Future directions: Advanced therapy products made in HK

“We have plans to manufacture ‘home-made’ CAR T-cell products targeting various haematological malignancies and solid tumours for evaluation in preclinical and clinical studies. This will be carried out at the HKUMed Laboratory of Cellular Therapeutics located in the Sassoon Road campus. The facility is currently under construction in collaboration with the Hong Kong Science & Technology Parks Corporation, and is expected to be completed by the end of this year or the first quarter of 2022,” said Tse.

“Potential projects at the HKUMed Laboratory of Cellular Therapeutics include CD30-directed CAR T cells for CD30-positive lymphomas, such as T-cell lymphomas and Hodgkin lymphoma, and bispecific CAR T cells targeting CD19 and CD22 for ALL,” Tse continued. “Bispecific CAR T-cell therapies targeting both CD19 and CD22 may reduce the risk of relapse following treatment due to loss of CD19 expression on the cancer cells of some patients.”

The HKU researchers will also evaluate earlier use of CAR T-cell therapy – before HSCT – in some leukaemia or lymphoma patients.
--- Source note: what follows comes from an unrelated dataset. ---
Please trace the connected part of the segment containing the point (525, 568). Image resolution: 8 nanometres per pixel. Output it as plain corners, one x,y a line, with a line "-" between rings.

“Other advanced therapy products, such as specific targeted therapy and gene therapy, are also our directions of leukaemia and lymphoma research in the foreseeable future,” said Kwong. “Hopefully we will be able to develop these advanced therapy products at the HKUMed Laboratory of Cellular Therapeutics in the next few years to help more patients.”

According to the Hospital Authority’s Hong Kong Cancer Information and Statistics Centre, more than 100 patients with haematological malignancies would be suitable for CAR T-cell therapy each year.

“The positioning of different treatment options in leukaemia and lymphoma management is a complicated decision requiring a team approach and a high level of expertise, to ensure the best treatment decision is made for each patient,” said Kwong.